When a reverse proxy is placed behind the application server, a client error in the proxy will be translated into a response with a 502 Bad Gateway status code.

Some errors are recoverable, while others are not.

A client can retry on certain recoverable errors.

Here’s a Go example.

 1
 2
 3
 4
 5
 6
 7
 8
 9
10
11
12
13
14
15
16
17
18
19
20
21
22
23
24
25
26
27
28
29
30
31
32
33
34
35
func shouldRetry(resp *http.Response, err error) bool {
	if err == nil {
		statusCode := resp.StatusCode
		return statusCode >= 500 || statusCode == http.StatusTooManyRequests
	}

	var uerr *url.Error
	if !errors.As(err, &uerr) {
		return false
	}

	if uerr.Timeout() {
		return true
	}

	err = uerr.Err
	msg := err.Error()
	switch {
	case err == io.EOF:
		return true
	case err == io.ErrUnexpectedEOF:
		return true
	case msg == "http: can't write HTTP request on broken connection":
		return true
	case strings.Contains(msg, "http2: server sent GOAWAY and closed the connection"):
		return true
	case strings.Contains(msg, "connection reset by peer"):
		return true
	case strings.Contains(msg, "connection refused"):
		return true
	case strings.Contains(strings.ToLower(msg), "use of closed network connection"):
		return true
	}
	return false
}

Here’s a Rust example based on reqwest. It’s a simplified version ported from TrueLayer/reqwest-middleware.

 1
 2
 3
 4
 5
 6
 7
 8
 9
10
11
12
13
14
15
16
17
18
19
20
21
22
23
24
fn should_retry(ret: &Result<reqwest::blocking::Response, reqwest::Error>) -> bool {
    match ret {
        Ok(resp) => {
            return resp.status().as_u16() >= 500
                || resp.status() == http::StatusCode::TOO_MANY_REQUESTS
        }
        Err(err) => {
            if err.is_connect() || err.is_timeout() {
                return true;
            }
            if let Some(err) = get_source_error_type::<hyper::Error>(&err) {
                if err.is_incomplete_message() || err.is_canceled() {
                    return true;
                } else {
                    if let Some(err) = get_source_error_type::<io::Error>(err) {
                        return err.kind() == std::io::ErrorKind::ConnectionReset
                            || err.kind() == std::io::ErrorKind::ConnectionAborted;
                    }
                }
            }
            return false;
        }
    }
}

Clients can also retry any error except for certain unrecoverable errors, as demonstrated by hashicorp/go-retryablehttp.

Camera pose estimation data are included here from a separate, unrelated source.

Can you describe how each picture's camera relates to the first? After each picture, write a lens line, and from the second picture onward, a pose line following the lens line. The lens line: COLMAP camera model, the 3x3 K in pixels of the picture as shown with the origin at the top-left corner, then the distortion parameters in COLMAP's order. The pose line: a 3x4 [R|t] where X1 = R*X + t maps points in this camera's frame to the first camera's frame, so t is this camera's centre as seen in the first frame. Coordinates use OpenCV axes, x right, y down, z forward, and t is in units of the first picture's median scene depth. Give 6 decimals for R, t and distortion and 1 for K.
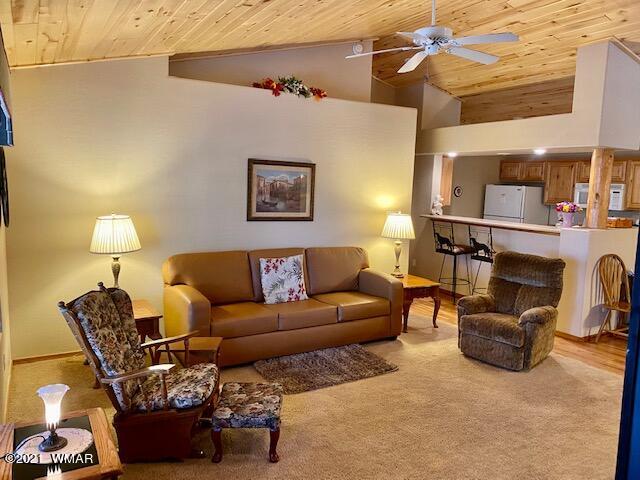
lens RADIAL K [[488.2, 0, 312.5], [0, 488.2, 226.5], [0, 0, 1]] dist [0.041291, -0.042858]
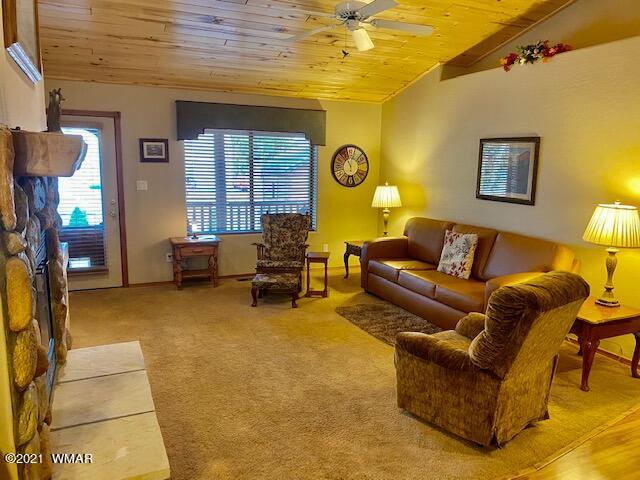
lens RADIAL K [[488.2, 0, 320.4], [0, 488.2, 237.9], [0, 0, 1]] dist [0.041291, -0.042858]
pose [[-0.088577, 0.121167, -0.988672, 0.889819], [-0.117188, 0.984413, 0.131144, -0.024605], [0.989152, 0.127477, -0.072997, 0.710802]]
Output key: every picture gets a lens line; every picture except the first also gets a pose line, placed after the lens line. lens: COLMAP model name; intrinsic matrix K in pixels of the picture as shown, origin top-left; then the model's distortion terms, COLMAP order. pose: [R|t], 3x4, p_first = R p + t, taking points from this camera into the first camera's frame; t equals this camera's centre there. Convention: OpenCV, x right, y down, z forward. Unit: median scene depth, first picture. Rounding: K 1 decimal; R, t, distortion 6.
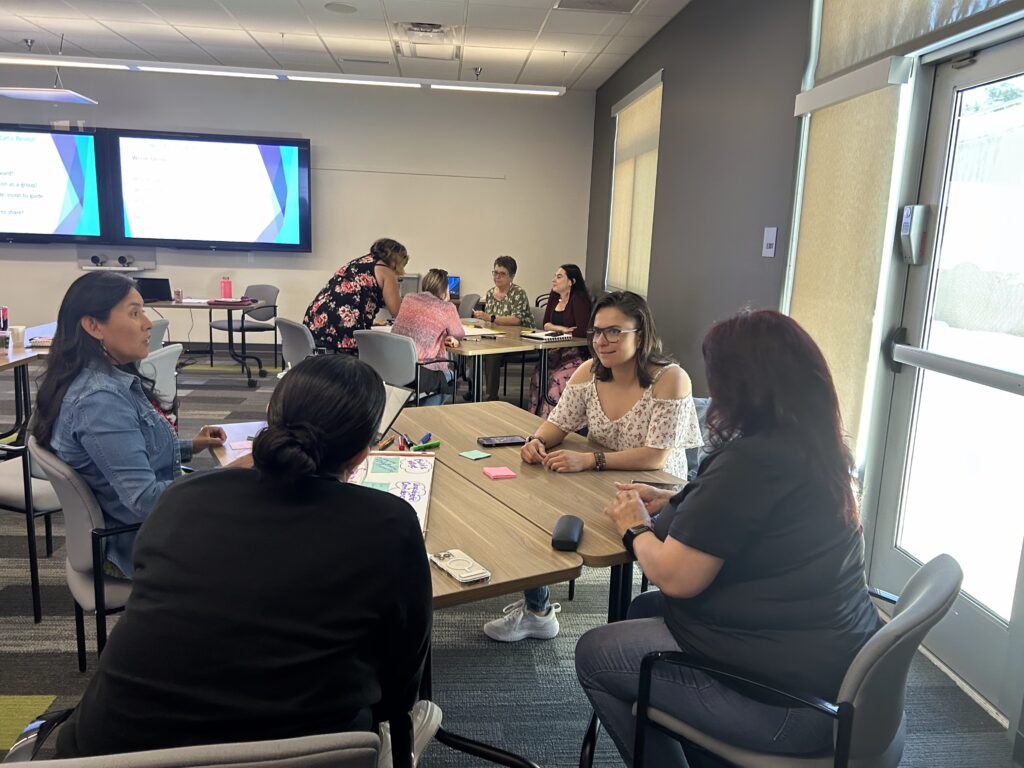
lens RADIAL K [[774.6, 0, 512.0], [0, 774.6, 384.0], [0, 0, 1]] dist [-0.000953, -0.000494]
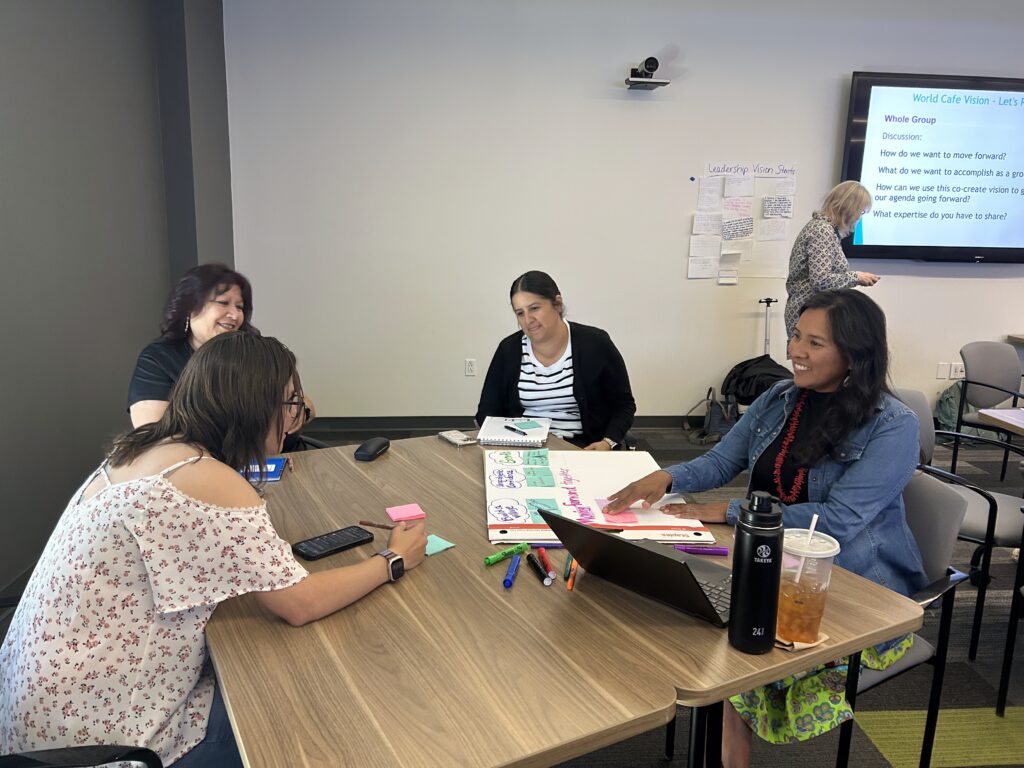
lens RADIAL K [[774.6, 0, 512.0], [0, 774.6, 384.0], [0, 0, 1]] dist [-0.000953, -0.000494]
pose [[-0.998406, -0.056446, 0.000232, -0.130855], [-0.052543, 0.930849, 0.361608, -0.332971], [-0.020627, 0.361019, -0.932330, 1.844352]]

As the examples show, retrying based on status codes is quite similar, but retrying based on library errors is highly language-specific.

The full code for all the samples in this post is available on GitHub.

Writing your own retry code from nothing is not recommended; it is better to use or learn from mature libraries.

In Java, HTTP client implementations such as Apache HttpClient and OkHttp have retry policies based on Java’s Exception mechanism.